• **Work to be completed**
Where a line below has the string "water" in it, include it in the count, and give that count alone.

• **Record extracts**
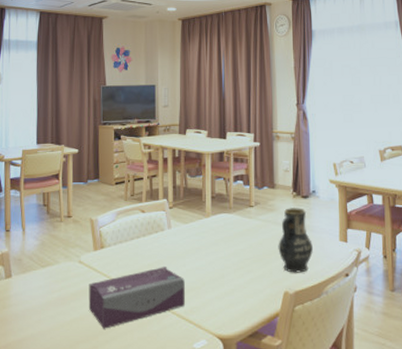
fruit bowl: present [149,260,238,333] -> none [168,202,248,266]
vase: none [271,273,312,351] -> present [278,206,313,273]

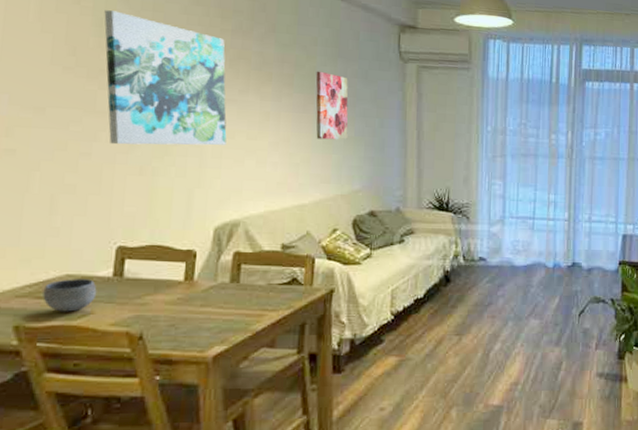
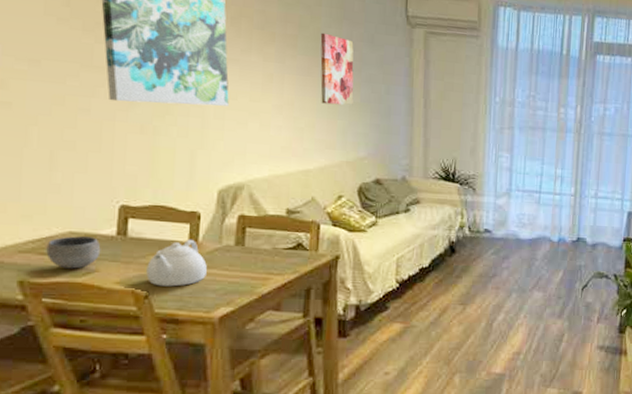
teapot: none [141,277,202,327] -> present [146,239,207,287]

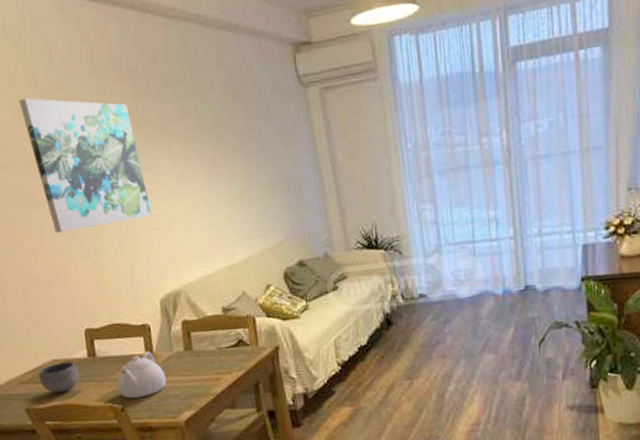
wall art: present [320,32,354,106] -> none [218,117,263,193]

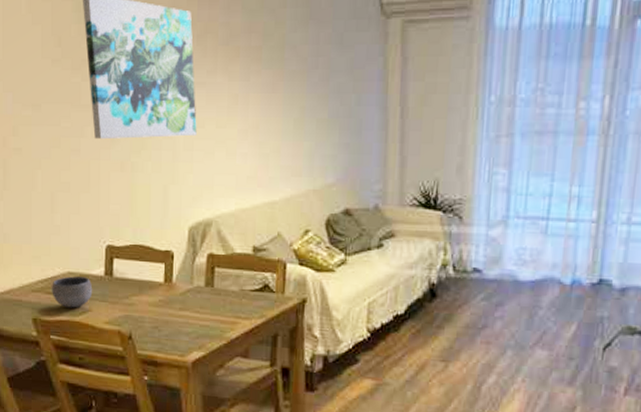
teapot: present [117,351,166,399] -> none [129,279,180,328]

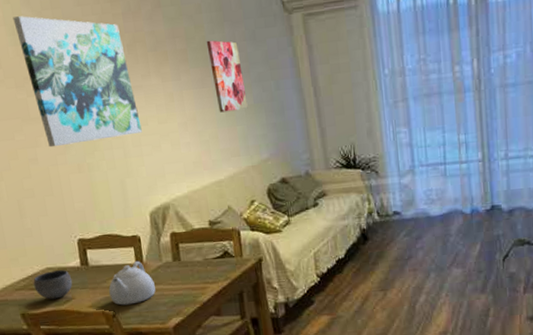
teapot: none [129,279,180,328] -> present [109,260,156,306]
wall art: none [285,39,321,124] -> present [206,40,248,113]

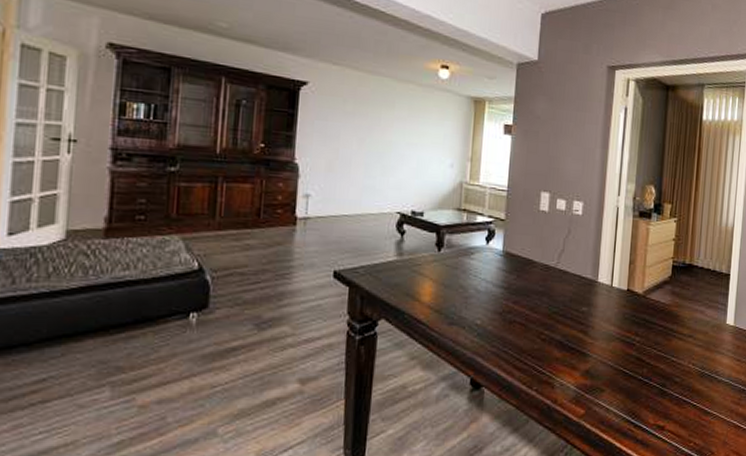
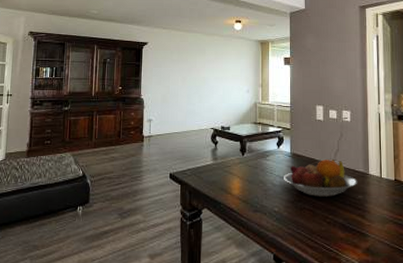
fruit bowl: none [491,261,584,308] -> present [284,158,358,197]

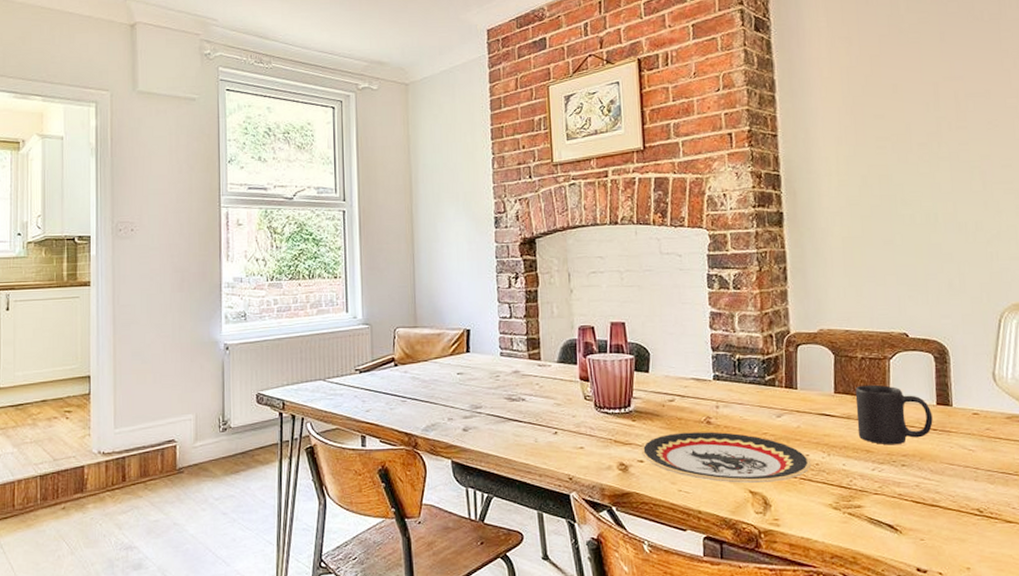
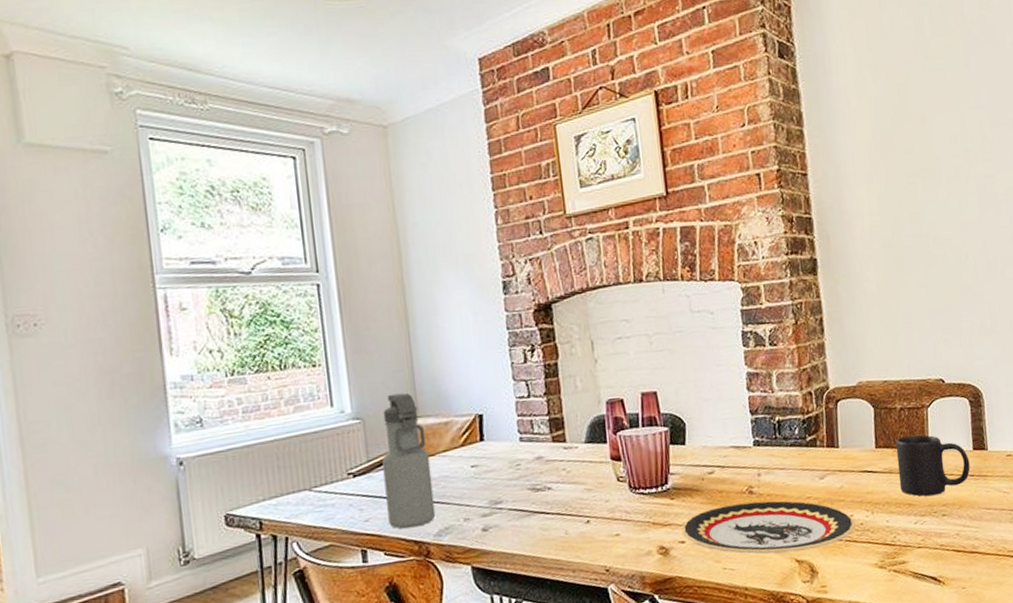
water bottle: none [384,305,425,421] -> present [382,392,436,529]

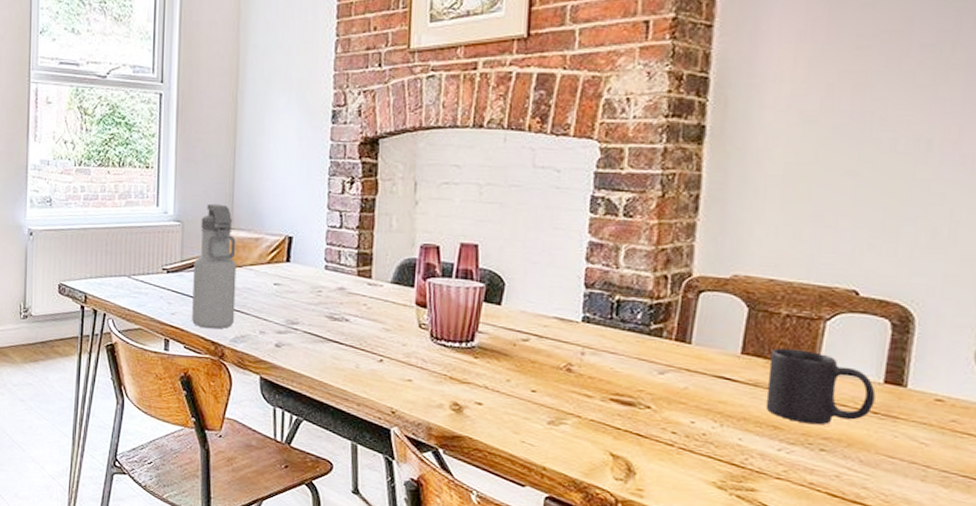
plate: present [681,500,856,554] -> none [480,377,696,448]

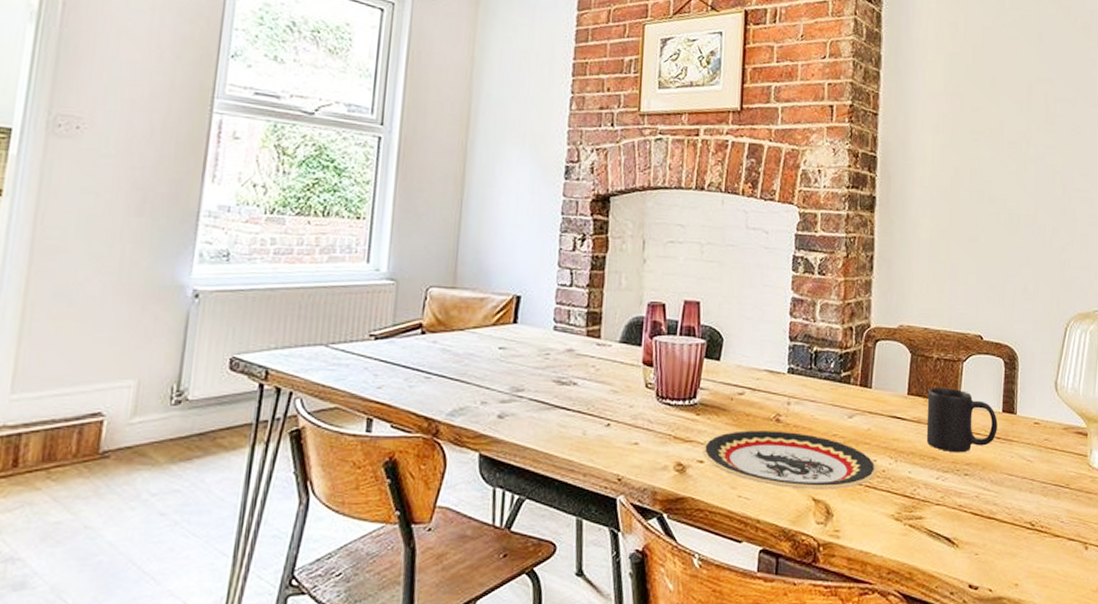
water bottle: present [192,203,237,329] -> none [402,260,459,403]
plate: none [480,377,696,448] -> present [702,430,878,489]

* * *

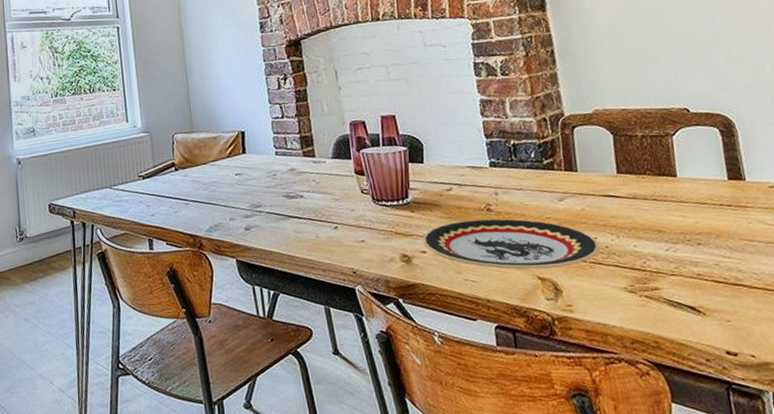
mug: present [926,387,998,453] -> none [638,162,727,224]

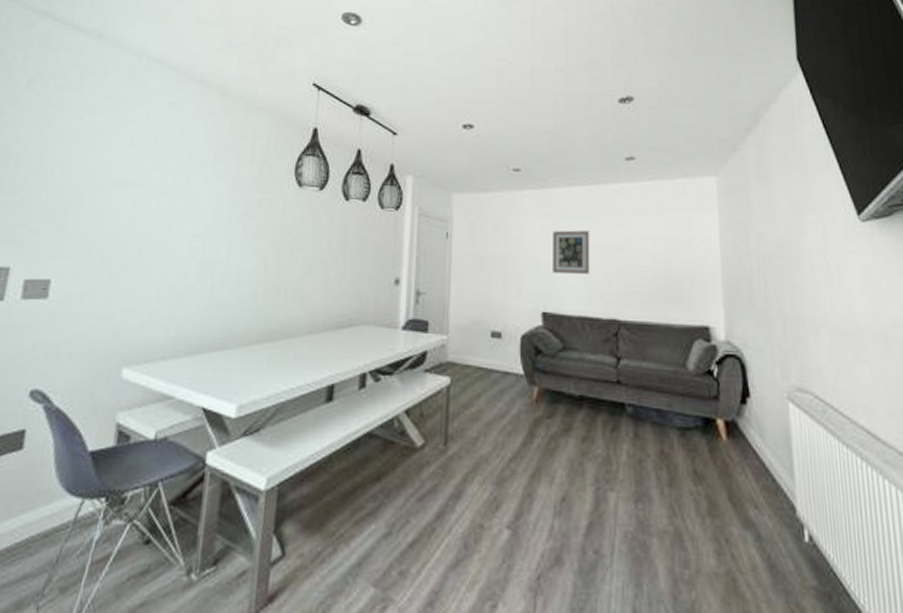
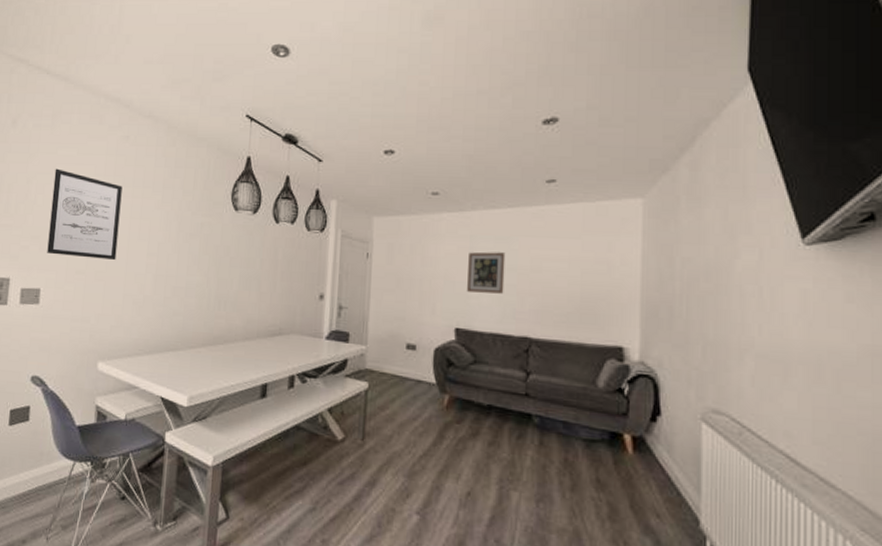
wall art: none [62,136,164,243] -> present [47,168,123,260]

• **Answer section**
2